> [Written task]: Please put each line of all the items into a JSON list of strings, one string per line, skipping blank lines. Leave the pictures out of your answer.

Extracted records:
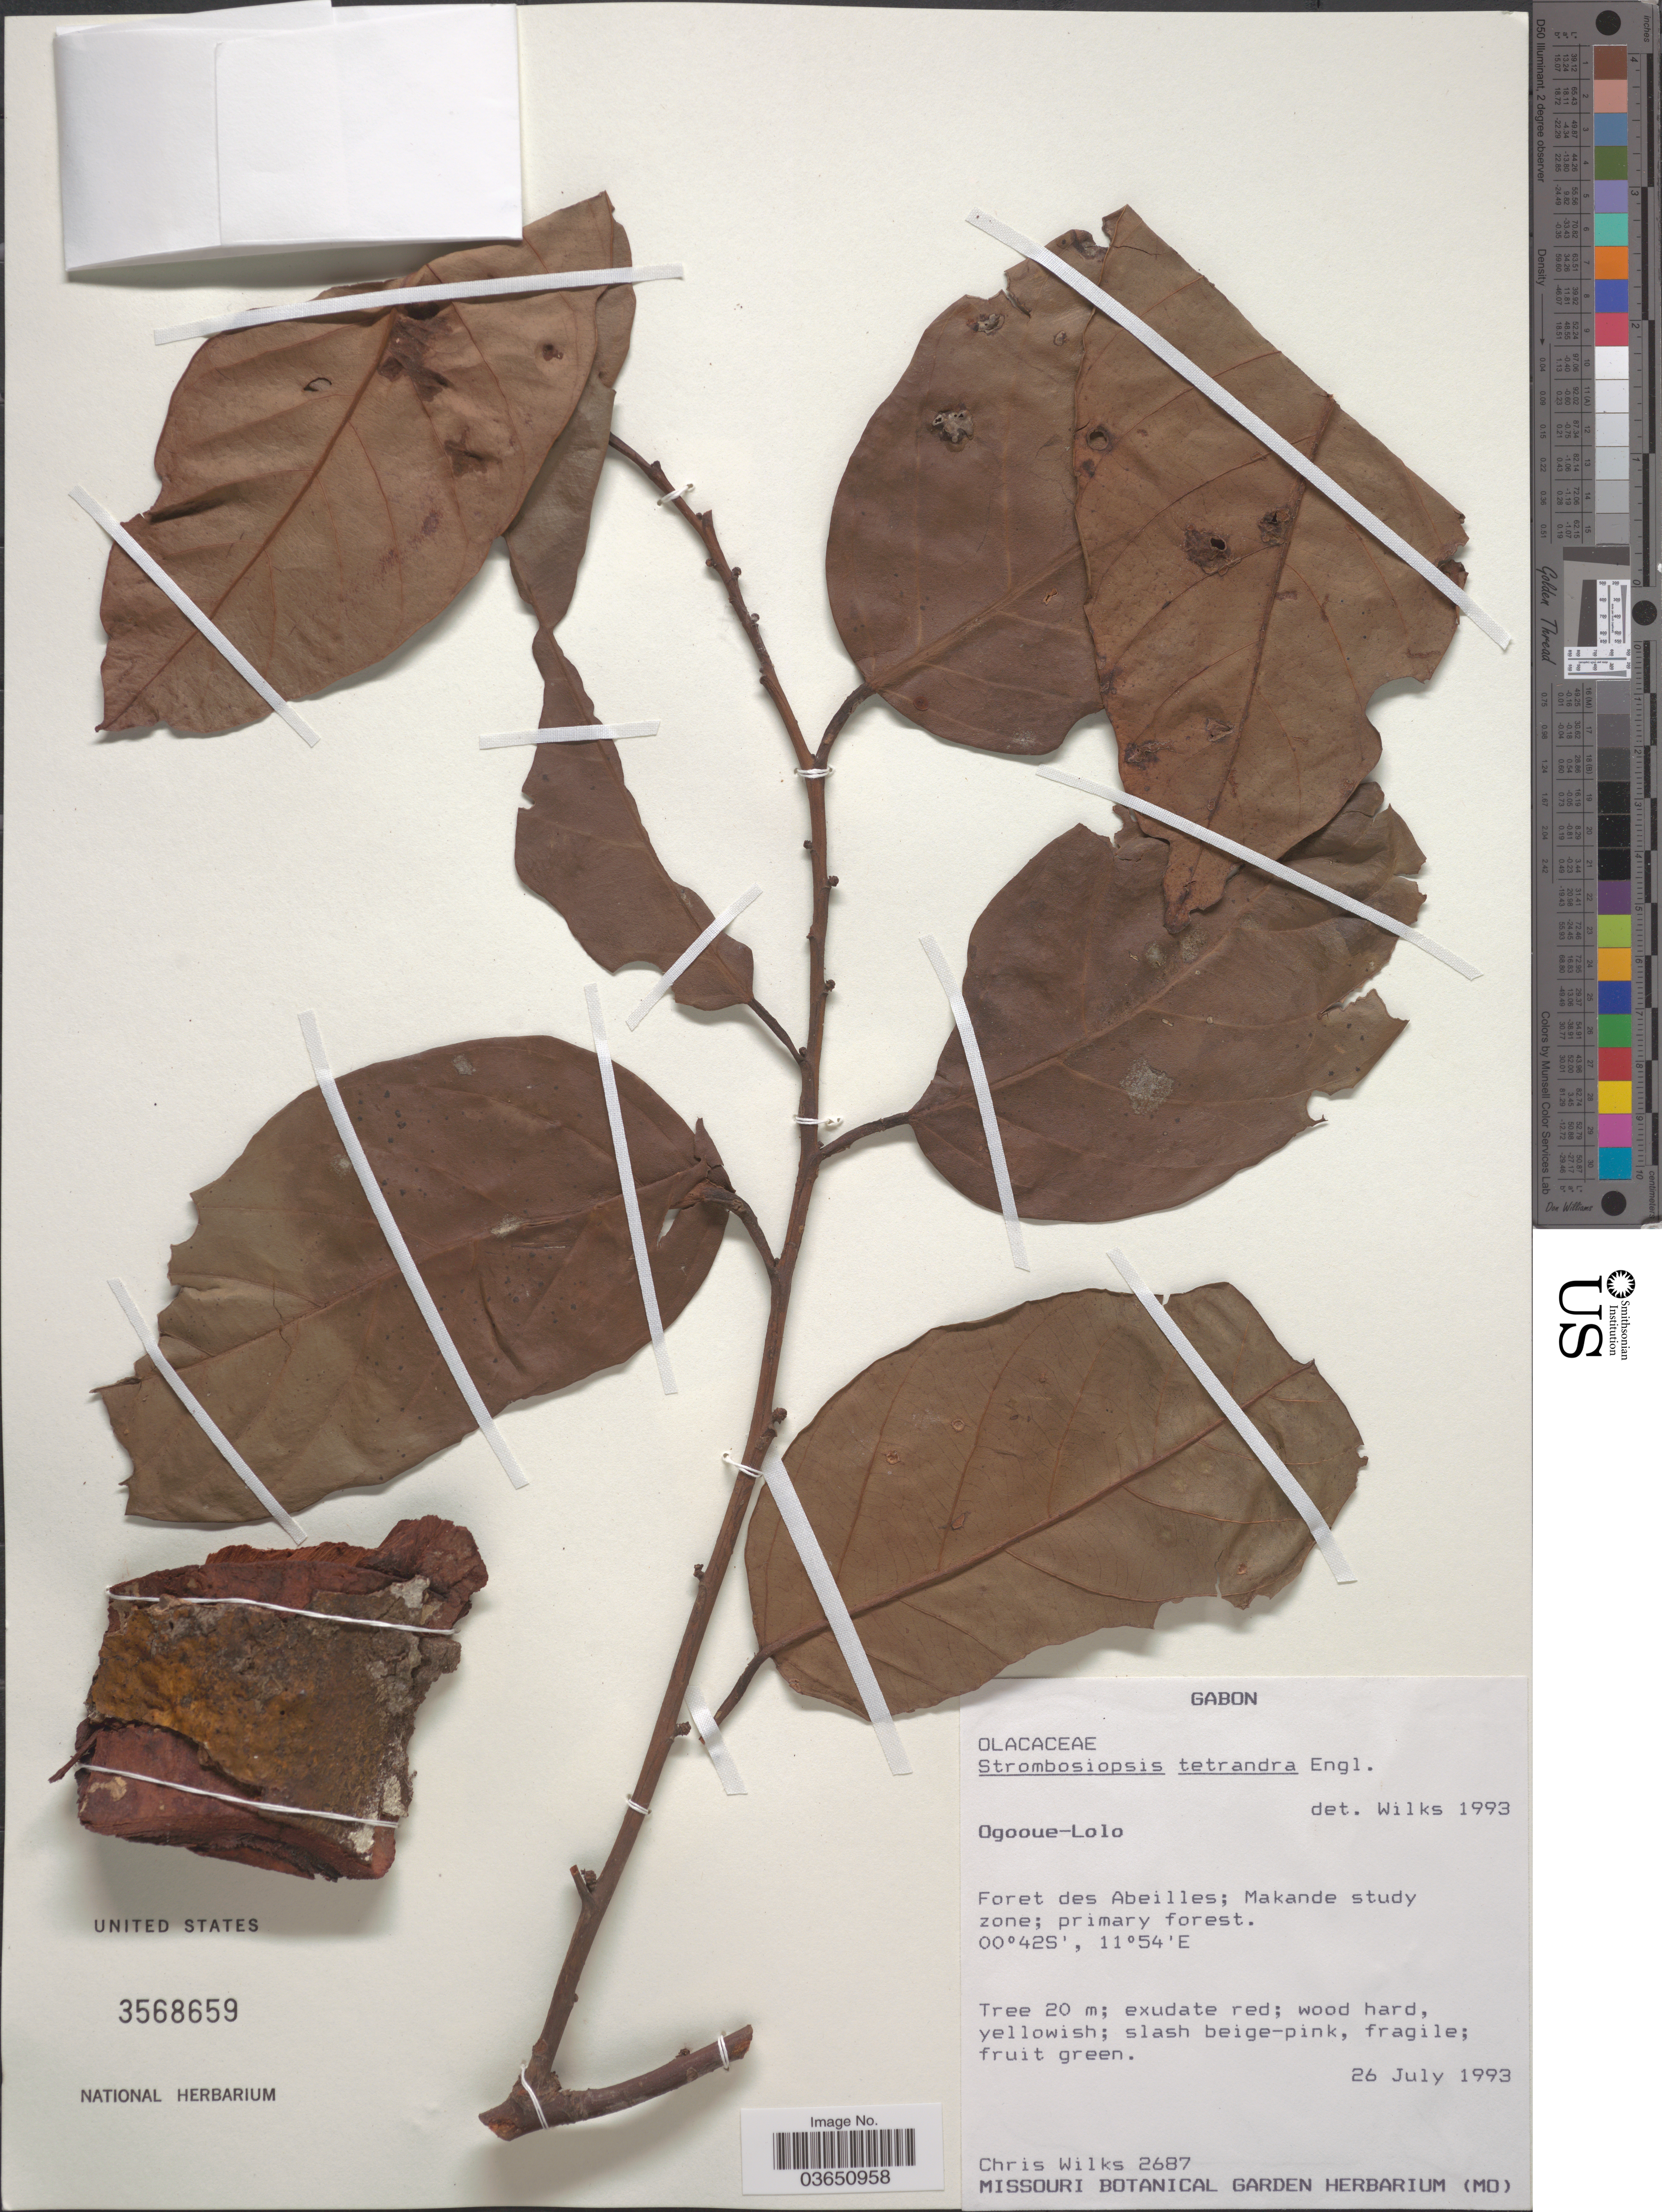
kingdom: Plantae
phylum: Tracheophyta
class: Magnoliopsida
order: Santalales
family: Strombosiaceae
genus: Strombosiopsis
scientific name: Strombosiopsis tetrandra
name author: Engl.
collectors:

> [Task solution]:
[
  "kingdom: Plantae",
  "phylum: Tracheophyta",
  "class: Magnoliopsida",
  "order: Santalales",
  "family: Strombosiaceae",
  "genus: Strombosiopsis",
  "scientific name: Strombosiopsis tetrandra",
  "name author: Engl.",
  "collectors:"
]